Psorisis Treatment

What is Psoriasis?

Psoriasis is a chronic skin condition that causes skin cells to multiply faster than normal. Normally skin cells are replaced every 3-4 weeks, but with psoriasis this process only takes 3-7days. This causes patches on the skin that are flaky, which then look scaly in appearance. Psoriasis affects around 2% of the UK population, and most people begin to experience symptoms before the age of 35.

It is important to note that psoriasis is not contagious. Psoriasis can run in families and therefore there is likely to be a genetic link. Psoriasis is typically diagnosed by a GP after a skin examination. In some cases, you may be referred to a dermatologist.

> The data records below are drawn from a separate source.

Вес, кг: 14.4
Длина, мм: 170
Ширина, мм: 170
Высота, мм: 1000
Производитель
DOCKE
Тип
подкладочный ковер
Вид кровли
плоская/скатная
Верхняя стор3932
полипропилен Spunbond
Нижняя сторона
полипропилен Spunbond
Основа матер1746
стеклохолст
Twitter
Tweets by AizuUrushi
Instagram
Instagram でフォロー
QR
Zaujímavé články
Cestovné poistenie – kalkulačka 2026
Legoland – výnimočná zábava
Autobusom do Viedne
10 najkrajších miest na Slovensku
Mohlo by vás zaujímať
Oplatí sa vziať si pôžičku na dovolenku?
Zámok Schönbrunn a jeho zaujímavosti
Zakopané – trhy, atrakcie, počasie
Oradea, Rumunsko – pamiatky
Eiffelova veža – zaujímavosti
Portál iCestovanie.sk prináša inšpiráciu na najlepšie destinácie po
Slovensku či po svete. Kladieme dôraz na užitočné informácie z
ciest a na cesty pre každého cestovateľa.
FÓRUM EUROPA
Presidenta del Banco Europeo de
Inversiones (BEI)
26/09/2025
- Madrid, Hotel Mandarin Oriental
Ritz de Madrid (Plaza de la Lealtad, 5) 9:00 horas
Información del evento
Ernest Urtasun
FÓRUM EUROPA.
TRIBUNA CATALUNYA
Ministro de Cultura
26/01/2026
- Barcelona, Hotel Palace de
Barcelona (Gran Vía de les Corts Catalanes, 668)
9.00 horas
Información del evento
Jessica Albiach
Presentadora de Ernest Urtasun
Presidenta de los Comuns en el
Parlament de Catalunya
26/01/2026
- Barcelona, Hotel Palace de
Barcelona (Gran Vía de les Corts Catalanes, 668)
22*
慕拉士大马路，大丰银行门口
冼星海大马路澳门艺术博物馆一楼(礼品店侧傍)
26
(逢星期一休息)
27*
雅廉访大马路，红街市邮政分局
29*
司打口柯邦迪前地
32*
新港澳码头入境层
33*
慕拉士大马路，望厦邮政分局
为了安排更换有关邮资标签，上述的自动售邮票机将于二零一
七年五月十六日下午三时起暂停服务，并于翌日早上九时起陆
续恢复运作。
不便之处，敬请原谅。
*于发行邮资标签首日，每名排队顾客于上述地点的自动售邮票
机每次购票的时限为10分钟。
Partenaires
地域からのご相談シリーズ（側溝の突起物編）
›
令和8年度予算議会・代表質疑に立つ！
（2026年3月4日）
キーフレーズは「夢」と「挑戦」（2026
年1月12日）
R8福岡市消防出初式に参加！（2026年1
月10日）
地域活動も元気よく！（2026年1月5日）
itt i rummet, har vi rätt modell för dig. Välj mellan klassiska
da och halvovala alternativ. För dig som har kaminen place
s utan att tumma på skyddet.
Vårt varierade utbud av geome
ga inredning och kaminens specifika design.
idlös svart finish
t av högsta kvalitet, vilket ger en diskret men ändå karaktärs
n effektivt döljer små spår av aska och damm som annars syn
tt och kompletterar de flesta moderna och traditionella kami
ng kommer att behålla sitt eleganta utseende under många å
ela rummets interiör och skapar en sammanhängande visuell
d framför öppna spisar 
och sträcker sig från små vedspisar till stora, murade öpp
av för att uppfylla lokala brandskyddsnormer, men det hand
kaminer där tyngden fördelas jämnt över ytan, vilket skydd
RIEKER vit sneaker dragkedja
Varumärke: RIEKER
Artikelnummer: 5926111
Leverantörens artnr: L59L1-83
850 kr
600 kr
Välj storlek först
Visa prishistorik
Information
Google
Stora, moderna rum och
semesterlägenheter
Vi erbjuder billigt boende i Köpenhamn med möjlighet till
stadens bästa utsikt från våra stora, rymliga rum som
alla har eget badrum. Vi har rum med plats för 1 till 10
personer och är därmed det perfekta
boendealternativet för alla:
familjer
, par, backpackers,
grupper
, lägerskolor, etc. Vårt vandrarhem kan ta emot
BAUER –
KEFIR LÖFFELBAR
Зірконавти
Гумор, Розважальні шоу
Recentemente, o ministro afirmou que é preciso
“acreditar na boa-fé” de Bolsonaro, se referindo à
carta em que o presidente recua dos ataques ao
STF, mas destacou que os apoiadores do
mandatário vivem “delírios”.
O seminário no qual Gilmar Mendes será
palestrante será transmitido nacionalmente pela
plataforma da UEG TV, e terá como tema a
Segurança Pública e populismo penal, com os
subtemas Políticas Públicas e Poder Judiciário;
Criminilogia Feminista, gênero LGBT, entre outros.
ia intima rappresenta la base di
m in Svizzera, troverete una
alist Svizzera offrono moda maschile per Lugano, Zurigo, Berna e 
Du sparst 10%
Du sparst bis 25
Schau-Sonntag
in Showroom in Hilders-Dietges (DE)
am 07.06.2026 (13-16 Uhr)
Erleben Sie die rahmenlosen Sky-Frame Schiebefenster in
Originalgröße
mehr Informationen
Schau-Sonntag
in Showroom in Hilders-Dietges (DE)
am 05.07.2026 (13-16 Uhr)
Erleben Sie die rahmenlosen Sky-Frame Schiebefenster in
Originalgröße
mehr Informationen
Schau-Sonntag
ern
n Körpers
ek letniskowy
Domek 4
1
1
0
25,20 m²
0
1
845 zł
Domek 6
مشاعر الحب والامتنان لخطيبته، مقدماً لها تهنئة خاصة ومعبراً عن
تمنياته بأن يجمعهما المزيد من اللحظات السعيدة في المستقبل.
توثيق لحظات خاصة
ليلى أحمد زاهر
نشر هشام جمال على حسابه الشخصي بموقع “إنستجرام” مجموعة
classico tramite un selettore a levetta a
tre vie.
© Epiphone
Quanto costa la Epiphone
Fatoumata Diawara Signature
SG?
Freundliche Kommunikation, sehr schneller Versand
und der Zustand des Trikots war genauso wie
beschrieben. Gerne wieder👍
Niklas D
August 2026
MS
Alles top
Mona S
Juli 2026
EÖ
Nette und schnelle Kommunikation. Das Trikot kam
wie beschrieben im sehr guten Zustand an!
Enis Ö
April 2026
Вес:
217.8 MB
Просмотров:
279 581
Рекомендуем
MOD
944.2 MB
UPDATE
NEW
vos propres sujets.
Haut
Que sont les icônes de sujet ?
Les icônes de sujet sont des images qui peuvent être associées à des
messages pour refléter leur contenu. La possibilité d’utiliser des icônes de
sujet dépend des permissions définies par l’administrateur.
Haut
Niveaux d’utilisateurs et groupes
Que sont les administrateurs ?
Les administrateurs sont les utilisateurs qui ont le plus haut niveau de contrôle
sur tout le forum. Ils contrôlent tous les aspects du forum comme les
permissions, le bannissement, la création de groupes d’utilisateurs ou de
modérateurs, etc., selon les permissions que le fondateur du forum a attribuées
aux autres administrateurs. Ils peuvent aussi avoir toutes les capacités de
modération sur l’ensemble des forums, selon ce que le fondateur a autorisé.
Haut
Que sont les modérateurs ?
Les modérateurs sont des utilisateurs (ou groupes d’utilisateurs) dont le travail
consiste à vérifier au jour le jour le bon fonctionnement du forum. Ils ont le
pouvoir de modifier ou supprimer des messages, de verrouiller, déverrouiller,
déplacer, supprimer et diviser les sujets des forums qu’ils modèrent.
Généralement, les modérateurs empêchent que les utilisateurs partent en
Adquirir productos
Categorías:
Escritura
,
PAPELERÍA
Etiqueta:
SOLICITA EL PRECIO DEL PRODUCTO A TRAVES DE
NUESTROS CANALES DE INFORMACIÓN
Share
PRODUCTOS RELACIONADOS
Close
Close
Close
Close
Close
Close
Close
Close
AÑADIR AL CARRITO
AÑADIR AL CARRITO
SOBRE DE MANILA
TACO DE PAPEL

Main symptoms of psoriasis:

  • Patches of red rough skin with silver-coloured scales. These patches normally appear on your elbows, knees, scalp and lower back, but can appear anywhere on your body
  • Itchy skin that cracks or bleeds
  • Issues with the nails of hands and feet such as discolouration or detachment from the nail bed

Treatment of psoriasis:

Depending on the severity of psoriasis, there are various types of treatment available:

  • Topical treatment: this is when creams or emollients are applied to the skin usually for mild to moderate psoriasis. Medicated ointments and creams may also be used. Some people find that topical treatment is enough to treat their psoriasis. If you have psoriasis on your scalp, then a shampoo can also be used.
  • Phototherapy: The affected areas of your skin are exposed to ultraviolet light. This treatment is provided under the care of a dermatologist in a hospital.
  • Systemic: if you have severe psoriasis, you may be prescribed oral tablets that work throughout the body.

Different treatments are often used in combination but identifying which is most suited to your skin can be difficult. It is important to speak with your GP if you feel that the treatment is not working for you.